Today (14 June 2017) in the case of Air New Zealand Ltd v ACCC; PT Garuda Indonesia Ltd v ACCC  HCA 21, the High Court has unanimously dismissed two appeals from a decision of the Full Court of the Federal Court of Australia, holding that price fixing agreements entered into between Air New Zealand Ltd (Air NZ), PT Garuda Indonesia Ltd (Garuda), and other international airlines, which occurred between 2002 and 2006, breached Australia’s competition law.
Between 2008 and 2010, the ACCC took proceedings against 15 international airlines. 13 airlines settled, with Federal Court judges imposing penalties totalling $98.5 million on these airlines.
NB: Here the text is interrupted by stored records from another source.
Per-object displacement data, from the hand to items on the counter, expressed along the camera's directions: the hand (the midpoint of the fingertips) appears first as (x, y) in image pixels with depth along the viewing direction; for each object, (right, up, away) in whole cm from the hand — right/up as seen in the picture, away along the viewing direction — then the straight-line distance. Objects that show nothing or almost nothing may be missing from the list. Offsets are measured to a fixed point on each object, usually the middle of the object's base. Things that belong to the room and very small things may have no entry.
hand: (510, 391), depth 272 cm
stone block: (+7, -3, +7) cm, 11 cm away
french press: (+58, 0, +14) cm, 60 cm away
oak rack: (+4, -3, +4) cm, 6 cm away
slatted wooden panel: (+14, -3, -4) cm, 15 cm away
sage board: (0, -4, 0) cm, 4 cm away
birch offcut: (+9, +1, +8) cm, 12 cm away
The proceedings against Air New Zealand and Garuda concerned alleged arrangements or understandings with other international air cargo carriers in the period between 2001 and 2006, to fix fuel, security and insurance surcharges on air cargo services. The principal issue on appeal was whether there was a market "in Australia" for the air cargo services for which the airlines competed for the purposes of the Trade Practices Act 1974 (Cth) ("the TPA").
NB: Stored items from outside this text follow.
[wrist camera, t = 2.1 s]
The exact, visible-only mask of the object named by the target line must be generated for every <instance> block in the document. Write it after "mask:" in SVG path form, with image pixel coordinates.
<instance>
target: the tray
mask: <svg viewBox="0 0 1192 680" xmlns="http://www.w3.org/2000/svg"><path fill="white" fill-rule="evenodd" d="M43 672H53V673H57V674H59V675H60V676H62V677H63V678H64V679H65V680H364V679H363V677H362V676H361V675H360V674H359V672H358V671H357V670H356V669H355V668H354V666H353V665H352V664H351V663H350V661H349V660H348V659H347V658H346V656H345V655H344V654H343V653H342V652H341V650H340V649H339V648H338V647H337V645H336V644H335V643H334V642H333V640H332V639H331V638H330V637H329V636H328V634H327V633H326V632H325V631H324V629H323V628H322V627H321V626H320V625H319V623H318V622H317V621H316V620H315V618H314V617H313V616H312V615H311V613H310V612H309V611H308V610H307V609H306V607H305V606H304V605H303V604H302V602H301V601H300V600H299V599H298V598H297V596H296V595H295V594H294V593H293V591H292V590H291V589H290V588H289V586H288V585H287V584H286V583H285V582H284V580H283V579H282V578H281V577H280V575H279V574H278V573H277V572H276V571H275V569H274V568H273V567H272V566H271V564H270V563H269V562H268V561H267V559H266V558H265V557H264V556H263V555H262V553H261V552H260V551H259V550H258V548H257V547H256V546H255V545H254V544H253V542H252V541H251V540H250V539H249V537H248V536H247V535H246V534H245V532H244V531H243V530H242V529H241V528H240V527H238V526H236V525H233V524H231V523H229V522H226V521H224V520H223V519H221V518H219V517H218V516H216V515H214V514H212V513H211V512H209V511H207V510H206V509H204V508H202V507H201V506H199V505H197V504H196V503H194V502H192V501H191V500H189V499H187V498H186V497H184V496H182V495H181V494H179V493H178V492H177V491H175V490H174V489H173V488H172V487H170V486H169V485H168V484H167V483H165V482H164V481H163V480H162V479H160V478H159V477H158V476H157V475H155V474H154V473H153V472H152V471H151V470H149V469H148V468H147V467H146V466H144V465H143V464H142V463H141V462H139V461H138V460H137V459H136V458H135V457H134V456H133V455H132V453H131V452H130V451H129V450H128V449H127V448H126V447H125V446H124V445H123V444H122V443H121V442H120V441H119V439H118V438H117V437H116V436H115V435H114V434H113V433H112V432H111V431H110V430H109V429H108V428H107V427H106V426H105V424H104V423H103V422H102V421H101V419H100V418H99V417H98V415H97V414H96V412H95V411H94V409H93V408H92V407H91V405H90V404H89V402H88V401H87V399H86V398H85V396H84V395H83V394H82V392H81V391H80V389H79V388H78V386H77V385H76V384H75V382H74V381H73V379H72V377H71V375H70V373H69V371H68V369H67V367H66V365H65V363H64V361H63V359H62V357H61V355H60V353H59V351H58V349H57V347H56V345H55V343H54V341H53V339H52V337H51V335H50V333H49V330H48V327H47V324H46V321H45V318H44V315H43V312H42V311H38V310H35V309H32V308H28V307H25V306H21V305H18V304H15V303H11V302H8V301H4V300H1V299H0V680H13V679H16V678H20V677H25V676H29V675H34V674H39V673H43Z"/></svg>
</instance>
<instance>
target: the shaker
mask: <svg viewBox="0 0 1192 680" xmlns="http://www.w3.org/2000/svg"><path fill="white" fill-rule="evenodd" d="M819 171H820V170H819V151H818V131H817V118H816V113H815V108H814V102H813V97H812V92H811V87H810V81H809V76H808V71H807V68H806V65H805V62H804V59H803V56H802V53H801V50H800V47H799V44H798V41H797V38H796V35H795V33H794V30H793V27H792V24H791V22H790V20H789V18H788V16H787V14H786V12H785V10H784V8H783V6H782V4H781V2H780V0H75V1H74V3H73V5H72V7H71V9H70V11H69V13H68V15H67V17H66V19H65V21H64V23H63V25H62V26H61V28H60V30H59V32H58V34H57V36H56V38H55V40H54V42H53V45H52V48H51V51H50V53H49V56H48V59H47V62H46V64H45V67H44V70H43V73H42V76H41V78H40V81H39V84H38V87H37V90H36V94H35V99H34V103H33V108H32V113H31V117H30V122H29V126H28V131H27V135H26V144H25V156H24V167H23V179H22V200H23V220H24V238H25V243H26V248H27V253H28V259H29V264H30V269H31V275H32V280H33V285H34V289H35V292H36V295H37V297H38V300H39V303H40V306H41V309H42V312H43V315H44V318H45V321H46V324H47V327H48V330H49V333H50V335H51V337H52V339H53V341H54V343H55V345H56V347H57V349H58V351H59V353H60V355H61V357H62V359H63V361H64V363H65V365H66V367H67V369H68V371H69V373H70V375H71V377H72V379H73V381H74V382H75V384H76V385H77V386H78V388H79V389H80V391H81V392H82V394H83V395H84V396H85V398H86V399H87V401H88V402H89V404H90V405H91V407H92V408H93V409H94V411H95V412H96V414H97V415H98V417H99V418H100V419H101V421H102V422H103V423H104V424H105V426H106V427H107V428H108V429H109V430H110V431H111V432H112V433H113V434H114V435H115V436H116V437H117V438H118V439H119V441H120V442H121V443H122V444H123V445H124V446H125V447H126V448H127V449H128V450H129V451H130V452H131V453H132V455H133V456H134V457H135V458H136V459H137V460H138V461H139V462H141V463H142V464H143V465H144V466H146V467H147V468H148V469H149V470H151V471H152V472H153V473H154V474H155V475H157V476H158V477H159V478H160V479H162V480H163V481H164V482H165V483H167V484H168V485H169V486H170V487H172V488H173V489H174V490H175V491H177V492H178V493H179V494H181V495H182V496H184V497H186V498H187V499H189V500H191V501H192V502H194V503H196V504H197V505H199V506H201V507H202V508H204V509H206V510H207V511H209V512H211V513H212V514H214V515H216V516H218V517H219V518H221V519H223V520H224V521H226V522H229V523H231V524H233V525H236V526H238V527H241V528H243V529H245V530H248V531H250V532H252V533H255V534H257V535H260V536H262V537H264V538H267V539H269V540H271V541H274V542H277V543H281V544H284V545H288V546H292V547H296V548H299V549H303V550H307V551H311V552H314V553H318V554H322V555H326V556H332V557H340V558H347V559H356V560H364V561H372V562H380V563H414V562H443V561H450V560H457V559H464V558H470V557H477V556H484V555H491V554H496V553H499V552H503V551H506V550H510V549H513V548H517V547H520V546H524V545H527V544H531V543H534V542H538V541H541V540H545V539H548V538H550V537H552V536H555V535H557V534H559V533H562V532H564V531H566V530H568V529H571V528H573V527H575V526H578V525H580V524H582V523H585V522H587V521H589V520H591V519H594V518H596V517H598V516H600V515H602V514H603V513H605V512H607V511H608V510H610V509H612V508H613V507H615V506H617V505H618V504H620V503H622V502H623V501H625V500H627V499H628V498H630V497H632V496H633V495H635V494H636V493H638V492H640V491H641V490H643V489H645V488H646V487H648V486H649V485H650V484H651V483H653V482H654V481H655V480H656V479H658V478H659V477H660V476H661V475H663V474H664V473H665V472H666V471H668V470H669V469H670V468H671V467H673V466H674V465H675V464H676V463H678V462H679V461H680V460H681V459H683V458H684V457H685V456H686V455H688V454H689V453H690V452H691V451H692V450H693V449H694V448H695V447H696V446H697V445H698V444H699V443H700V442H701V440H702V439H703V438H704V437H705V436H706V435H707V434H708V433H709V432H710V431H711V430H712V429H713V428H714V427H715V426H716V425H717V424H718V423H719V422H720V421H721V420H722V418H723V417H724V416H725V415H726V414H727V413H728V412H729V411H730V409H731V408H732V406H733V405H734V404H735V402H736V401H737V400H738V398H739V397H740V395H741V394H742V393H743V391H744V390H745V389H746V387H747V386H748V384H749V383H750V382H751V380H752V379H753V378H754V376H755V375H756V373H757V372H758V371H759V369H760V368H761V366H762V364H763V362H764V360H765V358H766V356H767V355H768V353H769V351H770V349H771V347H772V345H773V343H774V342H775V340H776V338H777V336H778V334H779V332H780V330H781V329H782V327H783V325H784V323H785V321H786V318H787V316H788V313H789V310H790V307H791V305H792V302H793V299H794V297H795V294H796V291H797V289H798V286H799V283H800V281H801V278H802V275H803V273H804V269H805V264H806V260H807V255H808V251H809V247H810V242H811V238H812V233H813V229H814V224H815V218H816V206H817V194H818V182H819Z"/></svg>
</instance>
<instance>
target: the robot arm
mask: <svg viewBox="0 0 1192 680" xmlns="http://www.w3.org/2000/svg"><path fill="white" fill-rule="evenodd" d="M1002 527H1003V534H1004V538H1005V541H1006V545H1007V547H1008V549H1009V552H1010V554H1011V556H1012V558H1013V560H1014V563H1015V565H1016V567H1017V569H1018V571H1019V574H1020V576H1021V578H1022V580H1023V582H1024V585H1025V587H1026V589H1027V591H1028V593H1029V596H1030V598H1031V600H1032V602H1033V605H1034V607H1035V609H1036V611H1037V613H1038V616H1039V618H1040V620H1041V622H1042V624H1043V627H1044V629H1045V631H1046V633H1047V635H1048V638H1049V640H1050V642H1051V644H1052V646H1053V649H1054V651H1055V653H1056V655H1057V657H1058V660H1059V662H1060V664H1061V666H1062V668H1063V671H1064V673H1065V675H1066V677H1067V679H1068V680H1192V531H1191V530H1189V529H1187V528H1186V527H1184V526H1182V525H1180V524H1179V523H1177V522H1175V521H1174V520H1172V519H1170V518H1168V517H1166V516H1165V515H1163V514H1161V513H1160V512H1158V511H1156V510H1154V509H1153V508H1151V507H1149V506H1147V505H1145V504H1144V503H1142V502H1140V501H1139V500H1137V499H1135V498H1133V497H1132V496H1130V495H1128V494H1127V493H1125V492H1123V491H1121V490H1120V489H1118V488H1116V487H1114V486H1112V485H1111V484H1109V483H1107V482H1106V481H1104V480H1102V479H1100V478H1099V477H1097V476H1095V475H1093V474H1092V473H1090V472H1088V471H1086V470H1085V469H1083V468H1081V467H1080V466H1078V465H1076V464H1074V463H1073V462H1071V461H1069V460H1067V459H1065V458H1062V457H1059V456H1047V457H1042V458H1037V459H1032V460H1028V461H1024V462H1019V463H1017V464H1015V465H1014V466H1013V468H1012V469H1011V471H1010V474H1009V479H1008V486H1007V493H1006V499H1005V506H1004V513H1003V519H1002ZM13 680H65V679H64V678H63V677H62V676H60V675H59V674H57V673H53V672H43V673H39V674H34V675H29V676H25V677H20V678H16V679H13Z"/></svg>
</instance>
At trial, the airlines were found to have been parties to understandings that amounted to price fixing. The understandings involved the imposition of surcharges and fees on the supply of the air cargo services. The primary judge found that this conduct would have contravened s 45(2) of the TPA, as each understanding had the purpose, effect, or likely effect, of substantially lessening competition. But s 4E of the TPA required that the relevant competition for the purposes of s 45(2) was competition in a market in Australia and his Honour found that the market for the air cargo services for which the airlines competed was not in Australia: it was in the place where the "switching decision" – the choice of airline – was given effect, namely, where the cargo was delivered to the airlines at the port of origin.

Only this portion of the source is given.